Healthy choices are difficult choices. On a Sunday afternoon, how many people would choose the exertion of jogging around the neighbourhood for an hour over the immediate gratification of watching a football game? Similarly, someone having to choose between buying foods that are healthful but hard on the budget and foods that are less healthy but make the budget stretch is likely to end up with a cart low on fruits and vegetables but high on dairy and meat products.1 Why are healthy choices so difficult? An overlooked, yet fundamental explanation is that we humans are only an approximation – not a perfect example – of the homo economicus that, in standard economic theory, rationally chooses whatever optimizes his well-being.
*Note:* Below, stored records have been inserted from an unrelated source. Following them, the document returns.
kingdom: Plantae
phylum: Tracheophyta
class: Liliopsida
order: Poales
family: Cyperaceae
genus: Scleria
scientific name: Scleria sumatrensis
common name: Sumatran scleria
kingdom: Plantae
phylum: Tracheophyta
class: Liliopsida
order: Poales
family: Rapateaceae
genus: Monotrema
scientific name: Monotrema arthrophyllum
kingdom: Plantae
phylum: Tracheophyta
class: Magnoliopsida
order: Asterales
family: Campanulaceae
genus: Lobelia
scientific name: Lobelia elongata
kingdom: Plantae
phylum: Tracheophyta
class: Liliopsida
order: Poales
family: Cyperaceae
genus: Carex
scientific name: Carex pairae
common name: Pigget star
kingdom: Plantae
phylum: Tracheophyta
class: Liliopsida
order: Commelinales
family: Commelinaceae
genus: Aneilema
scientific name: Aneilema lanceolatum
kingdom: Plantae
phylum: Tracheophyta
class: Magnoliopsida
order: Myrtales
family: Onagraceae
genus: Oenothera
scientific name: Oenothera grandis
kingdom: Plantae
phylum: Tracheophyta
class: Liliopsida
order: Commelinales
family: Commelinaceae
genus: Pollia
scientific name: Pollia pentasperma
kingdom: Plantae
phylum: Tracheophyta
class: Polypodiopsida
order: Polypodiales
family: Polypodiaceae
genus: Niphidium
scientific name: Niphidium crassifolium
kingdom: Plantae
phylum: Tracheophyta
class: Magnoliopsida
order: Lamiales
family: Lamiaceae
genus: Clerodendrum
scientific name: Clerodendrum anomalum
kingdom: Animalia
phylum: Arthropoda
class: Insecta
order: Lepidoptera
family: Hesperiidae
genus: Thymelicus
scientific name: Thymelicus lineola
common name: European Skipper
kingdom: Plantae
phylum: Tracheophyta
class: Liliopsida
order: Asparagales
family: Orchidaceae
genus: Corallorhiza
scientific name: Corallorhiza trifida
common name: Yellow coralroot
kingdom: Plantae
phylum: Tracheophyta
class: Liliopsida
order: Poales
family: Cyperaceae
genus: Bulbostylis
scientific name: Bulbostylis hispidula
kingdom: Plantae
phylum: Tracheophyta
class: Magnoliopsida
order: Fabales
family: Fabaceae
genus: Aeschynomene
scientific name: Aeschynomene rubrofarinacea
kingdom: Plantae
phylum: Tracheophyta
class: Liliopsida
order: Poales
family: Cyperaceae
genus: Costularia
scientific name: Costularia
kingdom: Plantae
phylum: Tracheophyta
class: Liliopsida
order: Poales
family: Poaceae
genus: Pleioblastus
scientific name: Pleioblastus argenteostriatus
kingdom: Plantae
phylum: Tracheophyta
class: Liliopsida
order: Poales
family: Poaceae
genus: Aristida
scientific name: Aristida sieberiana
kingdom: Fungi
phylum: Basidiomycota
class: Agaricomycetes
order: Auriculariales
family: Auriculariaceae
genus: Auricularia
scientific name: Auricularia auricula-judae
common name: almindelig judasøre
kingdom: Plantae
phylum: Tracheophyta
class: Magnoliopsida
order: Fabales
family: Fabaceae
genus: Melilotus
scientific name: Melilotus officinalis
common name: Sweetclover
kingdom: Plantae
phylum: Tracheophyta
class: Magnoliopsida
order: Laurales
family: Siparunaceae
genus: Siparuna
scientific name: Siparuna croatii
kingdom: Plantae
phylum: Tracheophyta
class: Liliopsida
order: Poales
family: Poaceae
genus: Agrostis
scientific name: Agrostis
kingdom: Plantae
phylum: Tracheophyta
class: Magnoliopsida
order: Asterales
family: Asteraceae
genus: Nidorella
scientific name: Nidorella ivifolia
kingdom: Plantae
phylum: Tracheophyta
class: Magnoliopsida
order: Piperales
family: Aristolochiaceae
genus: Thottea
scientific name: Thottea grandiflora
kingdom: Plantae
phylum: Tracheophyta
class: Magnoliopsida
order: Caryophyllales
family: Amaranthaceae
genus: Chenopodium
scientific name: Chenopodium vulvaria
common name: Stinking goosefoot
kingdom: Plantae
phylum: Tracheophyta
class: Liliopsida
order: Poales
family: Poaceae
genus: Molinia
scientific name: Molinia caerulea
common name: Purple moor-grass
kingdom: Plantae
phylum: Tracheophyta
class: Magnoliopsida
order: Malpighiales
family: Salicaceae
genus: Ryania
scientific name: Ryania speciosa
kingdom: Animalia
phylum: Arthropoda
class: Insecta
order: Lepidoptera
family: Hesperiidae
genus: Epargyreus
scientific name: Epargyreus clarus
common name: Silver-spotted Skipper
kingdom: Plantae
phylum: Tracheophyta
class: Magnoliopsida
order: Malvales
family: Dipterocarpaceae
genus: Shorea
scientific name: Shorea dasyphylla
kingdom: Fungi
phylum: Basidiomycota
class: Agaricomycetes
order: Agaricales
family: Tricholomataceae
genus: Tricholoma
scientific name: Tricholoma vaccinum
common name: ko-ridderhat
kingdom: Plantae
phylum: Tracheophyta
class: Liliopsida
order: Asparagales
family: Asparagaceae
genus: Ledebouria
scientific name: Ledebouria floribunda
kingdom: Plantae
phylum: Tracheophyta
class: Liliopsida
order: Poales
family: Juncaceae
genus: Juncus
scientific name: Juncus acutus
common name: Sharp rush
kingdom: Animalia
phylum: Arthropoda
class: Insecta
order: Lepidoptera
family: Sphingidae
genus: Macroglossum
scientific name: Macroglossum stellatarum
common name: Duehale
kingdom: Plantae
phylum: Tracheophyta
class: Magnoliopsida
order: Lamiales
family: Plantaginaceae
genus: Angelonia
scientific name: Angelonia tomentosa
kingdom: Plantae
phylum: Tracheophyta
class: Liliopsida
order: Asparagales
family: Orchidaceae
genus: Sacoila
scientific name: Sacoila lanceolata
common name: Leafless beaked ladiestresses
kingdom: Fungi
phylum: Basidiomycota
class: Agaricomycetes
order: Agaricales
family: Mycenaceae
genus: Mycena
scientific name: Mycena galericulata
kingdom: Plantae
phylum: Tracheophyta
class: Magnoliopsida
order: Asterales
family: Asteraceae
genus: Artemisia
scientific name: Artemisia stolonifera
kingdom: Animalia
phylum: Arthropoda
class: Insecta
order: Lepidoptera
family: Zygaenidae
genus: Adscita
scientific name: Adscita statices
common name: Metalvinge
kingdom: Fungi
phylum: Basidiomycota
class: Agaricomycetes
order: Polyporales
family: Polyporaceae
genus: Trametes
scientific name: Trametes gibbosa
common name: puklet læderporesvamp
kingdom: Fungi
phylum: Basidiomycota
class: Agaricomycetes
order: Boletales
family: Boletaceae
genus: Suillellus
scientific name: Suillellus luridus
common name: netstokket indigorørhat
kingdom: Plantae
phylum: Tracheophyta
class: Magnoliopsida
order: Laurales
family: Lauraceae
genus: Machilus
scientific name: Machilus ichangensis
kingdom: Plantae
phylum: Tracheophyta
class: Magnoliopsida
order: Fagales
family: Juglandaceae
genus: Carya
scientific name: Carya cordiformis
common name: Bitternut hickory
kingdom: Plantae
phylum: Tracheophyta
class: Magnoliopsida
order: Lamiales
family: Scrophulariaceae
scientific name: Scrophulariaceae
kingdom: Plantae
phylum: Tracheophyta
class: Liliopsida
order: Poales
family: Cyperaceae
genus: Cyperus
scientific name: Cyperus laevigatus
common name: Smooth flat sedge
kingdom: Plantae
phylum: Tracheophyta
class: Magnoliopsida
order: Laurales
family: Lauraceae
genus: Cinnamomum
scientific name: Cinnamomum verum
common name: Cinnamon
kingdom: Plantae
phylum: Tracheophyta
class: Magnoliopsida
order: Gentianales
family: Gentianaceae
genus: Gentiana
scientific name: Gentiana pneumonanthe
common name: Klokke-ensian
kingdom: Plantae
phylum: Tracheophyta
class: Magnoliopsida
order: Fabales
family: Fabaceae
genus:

Far from holding time-consistent preferences, being forward-looking and maximizing utility, individuals exhibit intertemporal preferences and bounded rationality. These tendencies lead them – or us, rather – to make suboptimal decisions.2 “Bounded rationality”, as defined by behavioural health economics, refers to those limits of human cognition that lead to judgment errors or poor decision-making; “intertemporal preferences” undermine individual self-control and bring adverse results in the long run. “Bounded willpower”, on the other hand, refers to the propensity of individuals to choose mitigating losses over acquiring gains and to engage in hyperbolic discounting – i.e. to prefer a smaller, more immediate reward to a larger but more distant one.
Even if the healthy choice is obvious to us, our bounded rationality and bounded willpower steer us away from it. Rather than give up smoking because it is harmful and costly, people continue to smoke or turn to “light” cigarettes or electronic cigarettes.3 Individuals compensate for eating ultra-processed foods by consuming artificially sweetened “light” sodas and snacks.4,5
Acknowledging the limitations of human cognition in the design of health policies and interventions can make these more effective, if not cost-effective.2 This is particularly crucial for the “health in all policies” (HiAP) paradigm, defined by the Helsinki Statement as “an approach to public policies across sectors that systematically takes into account the health implications of decisions, seeks synergies and avoids harmful health impacts in order to improve population health and health equity”.6 The success of the HiAP approach depends on the extent to which it makes healthy choices less difficult, as much as it does on getting people to put their health first. In this regard, the plain packaging of cigarettes in Australia is a good example of the application of the HiAP approach in efforts to influence human behaviour.7
Behind the plain packaging lies the theory, based on behavioural health economics, that making the relevant message more conspicuous (i.e. “Smoking kills”) modifies the “reference point” attached to smoking (i.e. “Smoking [this brand] makes you look cool”) and changes the weight that people assign to its temporal benefits (i.e. “This is what smoking does to your lungs, mouth, skin, etc. over time”).8,9 It took decades of information, education and communication campaigns about the hazards of smoking, as well as the mobilization of key stakeholders, to make plain packaging a priority and garner the multi-sectoral co-operation and political will that eventually led to the measure and to a complementary increase in the price of cigarettes.10,11
There are also fun ways of nudging individuals into making healthy choices. In the “piano staircase” project in Stockholm, Sweden, movement sensors placed on the subway staircase trigger the sound of musical notes when someone takes the stairs. This turns an activity people tend to avoid into a pleasant musical experience.12 In behavioural health economics, the challenge lies not just in instilling the message that the healthy choice is the right choice, but also in facilitating the healthy choice.
The recognition that health promotion and disease prevention play a crucial role in the control of chronic diseases and their re-engineering into the health system have been major breakthroughs in health and health care. If the HiAP approach is to preserve these hard-fought gains and have a palpable impact, policies will need to rely on strategic plans and creative programmes that enable the individual, family and community to make the healthy choice. A concerted effort towards this end will take us from “health in all policies” to health in everyday practice.